Business Career Advice: Stop Feeling Guilty about Time Off!

By: pmegan
Are you sitting at your desk dreamily imagining yourself on a South Seas vacation? Or maybe a rollicking holiday with the family? Or maybe you'd prefer to stay home and watch some DVDs.

Wanting to take some time off shouldn't make you feel guilty. In fact, in her new book, "Time Off for Good Behavior," Mary Lou Quinlan writes that seven out of 10 people fantasize about leaving work for a few months.

What's more, she reports that taking a break can help you feel less burned out. It can help you organize your life goals. Most people don't realize that taking time off--guilt free--isn't as difficult as it might seem.

So don't feel like you're condemned to remaining chained to your desk. Here are six options you can check out:

1. Make a plan. Think about why you want time off. Do you just need a few days to relax? Or are you looking to completely assess your career?
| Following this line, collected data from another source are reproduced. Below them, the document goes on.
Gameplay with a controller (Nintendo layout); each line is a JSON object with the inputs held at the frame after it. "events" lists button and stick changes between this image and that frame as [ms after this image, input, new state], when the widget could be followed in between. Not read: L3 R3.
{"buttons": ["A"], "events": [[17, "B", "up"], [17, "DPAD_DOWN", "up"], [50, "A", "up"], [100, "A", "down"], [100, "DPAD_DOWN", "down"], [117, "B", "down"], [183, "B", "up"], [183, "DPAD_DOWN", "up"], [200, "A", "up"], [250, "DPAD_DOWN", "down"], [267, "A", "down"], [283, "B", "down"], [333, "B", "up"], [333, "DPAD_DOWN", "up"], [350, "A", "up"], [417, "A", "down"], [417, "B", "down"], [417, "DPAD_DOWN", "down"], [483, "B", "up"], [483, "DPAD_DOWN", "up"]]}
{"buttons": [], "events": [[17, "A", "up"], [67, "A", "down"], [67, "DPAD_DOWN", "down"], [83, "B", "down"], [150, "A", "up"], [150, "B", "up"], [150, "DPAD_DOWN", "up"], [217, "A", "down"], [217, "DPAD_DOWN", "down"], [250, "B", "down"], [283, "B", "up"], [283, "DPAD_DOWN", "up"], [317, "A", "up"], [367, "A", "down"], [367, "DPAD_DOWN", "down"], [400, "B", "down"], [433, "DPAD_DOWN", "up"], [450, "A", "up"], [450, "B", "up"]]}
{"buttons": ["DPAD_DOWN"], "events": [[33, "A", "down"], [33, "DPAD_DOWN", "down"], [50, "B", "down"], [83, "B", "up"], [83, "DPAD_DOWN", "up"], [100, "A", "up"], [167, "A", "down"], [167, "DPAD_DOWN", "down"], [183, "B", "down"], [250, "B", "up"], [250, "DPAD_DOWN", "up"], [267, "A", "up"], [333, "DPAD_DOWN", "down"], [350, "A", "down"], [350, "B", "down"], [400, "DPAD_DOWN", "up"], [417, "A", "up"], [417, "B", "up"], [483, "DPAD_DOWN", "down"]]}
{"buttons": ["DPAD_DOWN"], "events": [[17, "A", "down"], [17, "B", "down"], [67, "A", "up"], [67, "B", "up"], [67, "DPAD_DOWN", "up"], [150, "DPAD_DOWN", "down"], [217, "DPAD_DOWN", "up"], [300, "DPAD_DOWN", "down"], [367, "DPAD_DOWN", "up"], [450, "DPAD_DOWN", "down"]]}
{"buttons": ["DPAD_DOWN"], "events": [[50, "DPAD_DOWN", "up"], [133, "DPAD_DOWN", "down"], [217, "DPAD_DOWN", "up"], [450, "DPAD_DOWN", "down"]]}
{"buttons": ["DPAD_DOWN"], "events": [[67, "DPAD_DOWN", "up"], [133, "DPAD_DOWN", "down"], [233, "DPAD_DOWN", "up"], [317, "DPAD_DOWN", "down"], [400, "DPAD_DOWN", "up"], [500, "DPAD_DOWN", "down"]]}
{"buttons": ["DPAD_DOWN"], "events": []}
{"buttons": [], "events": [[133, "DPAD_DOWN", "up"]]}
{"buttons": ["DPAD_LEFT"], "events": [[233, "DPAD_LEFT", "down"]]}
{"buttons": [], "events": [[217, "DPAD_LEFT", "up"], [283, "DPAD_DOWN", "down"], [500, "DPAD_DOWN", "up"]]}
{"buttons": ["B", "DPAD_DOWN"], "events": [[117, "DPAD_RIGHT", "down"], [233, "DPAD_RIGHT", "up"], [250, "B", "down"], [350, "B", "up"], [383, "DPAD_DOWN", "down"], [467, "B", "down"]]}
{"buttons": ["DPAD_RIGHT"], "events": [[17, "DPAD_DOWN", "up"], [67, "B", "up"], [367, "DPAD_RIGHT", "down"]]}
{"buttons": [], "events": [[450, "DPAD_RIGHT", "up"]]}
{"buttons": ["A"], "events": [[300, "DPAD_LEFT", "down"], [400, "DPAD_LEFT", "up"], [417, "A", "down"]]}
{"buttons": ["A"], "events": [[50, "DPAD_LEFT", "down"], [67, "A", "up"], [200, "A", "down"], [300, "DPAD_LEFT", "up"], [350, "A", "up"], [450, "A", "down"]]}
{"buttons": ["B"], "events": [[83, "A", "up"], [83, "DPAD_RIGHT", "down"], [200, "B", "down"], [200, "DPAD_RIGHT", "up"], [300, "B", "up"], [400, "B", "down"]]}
2. Figure out how much time off you'll need to come back fully refreshed.

3. Count your days off. Figure out how many vacation days you have. Add in any remaining sick or personal days.

4. Check out company policy. You may be eligible for a sabbatical with full or partial pay. Or you may have the option of re-entering the company after an unpaid leave.

5. Talk to your employer. If the company doesn't have a policy or spell out the details of flexible time off, now is the time to find out what the company can offer you.

6. Negotiate for what you need.

The point is you shouldn't be afraid to take some needed time off. It may be just what you need to get your life back in focus and prioritize what really important.

Furthermore, if you are a valued employee, your boss expects you to come forward with recommendations that show how the company will benefit from your time off.

Taking the time to spell out your ideas in a way that shows both concern and awareness of your expectations can result in a mutually advantageous arrangement.